Excerpted passage below:

Revenue Procedure 2000-43 prohibits ex parte communications
that appear to compromise the Appeals officer: Actual influence
isn’t required, only a reasonable possibility that the prohibited
communication may have compromised the Appeals officer’s
impartiality. See Drake, 125 T.C. at 209-10. We find that this
standard is easily met here: Our personal observation of
Talbott’s testimony--buttressed by a paper trail that shows an
unusual haste to get the hearing over with and rule against
Industrial--compels us to find that as a matter of fact he was
influenced by the cover letter, leaving no doubt that his
impartiality was compromised. We therefore remand the case to
the IRS for a new CDP hearing before a different Appeals officer
who has not been exposed to the ex parte letter. Drake, 125 T.C.

End of Excerpted passage.

- Brief
Please explain, using the excerpt on ex parte communications, why the court says the Revenue Procedure 2000-43 standard is "easily met here."

Supplied records below:

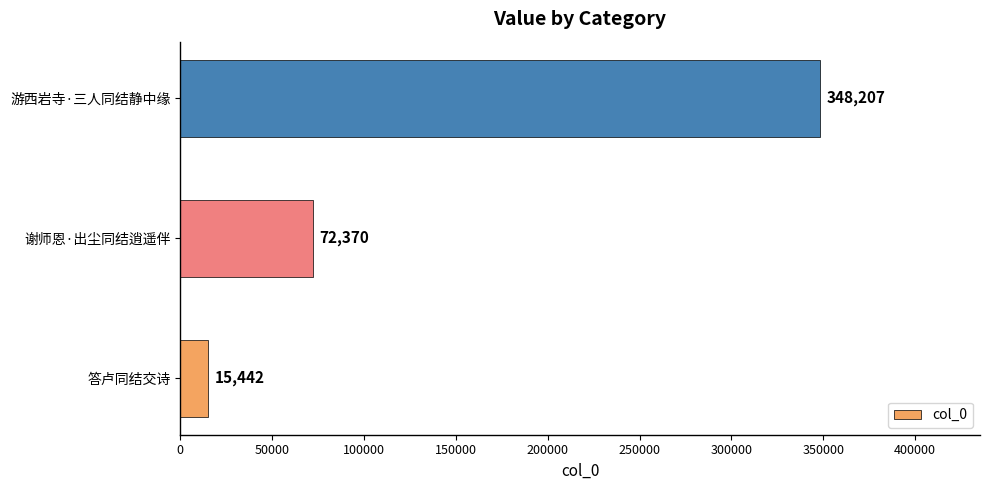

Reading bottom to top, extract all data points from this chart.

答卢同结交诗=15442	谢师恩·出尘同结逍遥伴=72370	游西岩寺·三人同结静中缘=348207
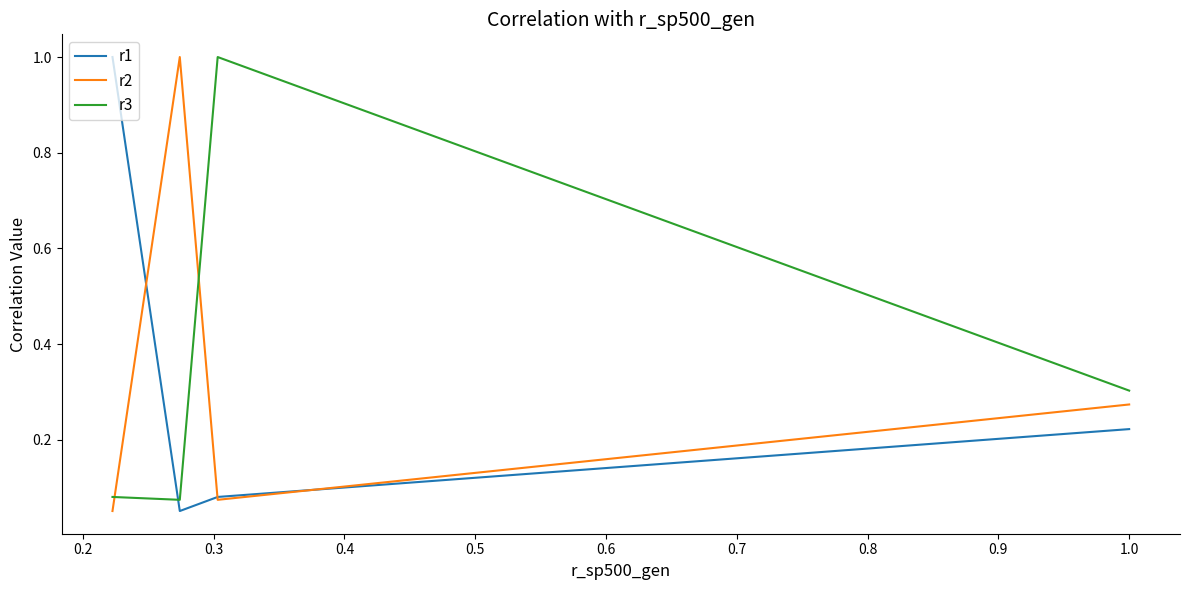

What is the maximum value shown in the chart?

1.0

End of Supplied records.
Supplied records below:

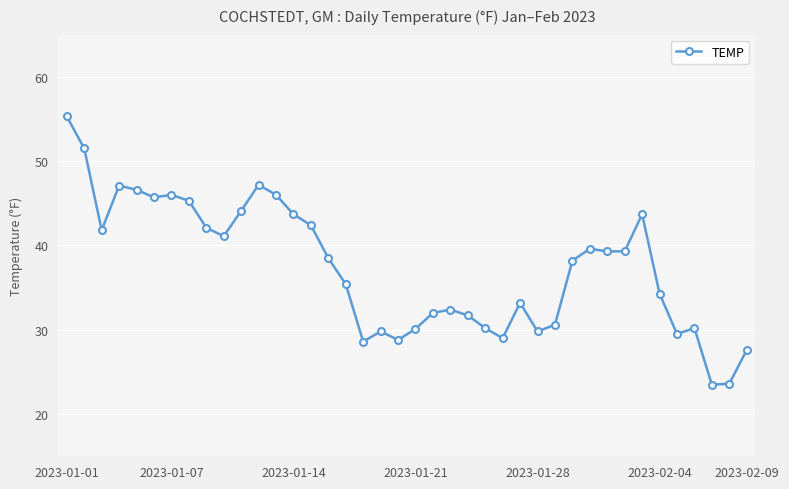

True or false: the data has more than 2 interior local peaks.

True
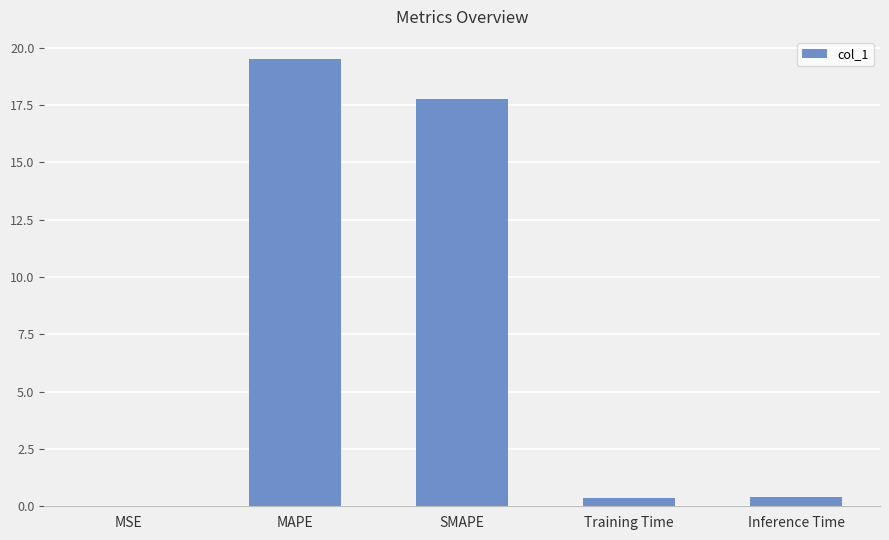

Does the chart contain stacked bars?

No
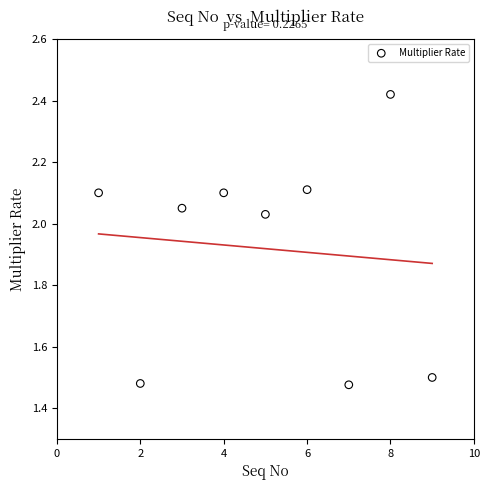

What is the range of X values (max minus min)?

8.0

End of Supplied records.

- Written answer
The standard requires only a reasonable possibility that the prohibited communication compromised the Appeals officer's impartiality, not actual influence. The court found that Talbott actually was influenced by the cover letter, based on its own observation of his testimony and a paper trail showing unusual haste to finish the hearing and rule against Industrial. That finding leaves no doubt that his impartiality was compromised.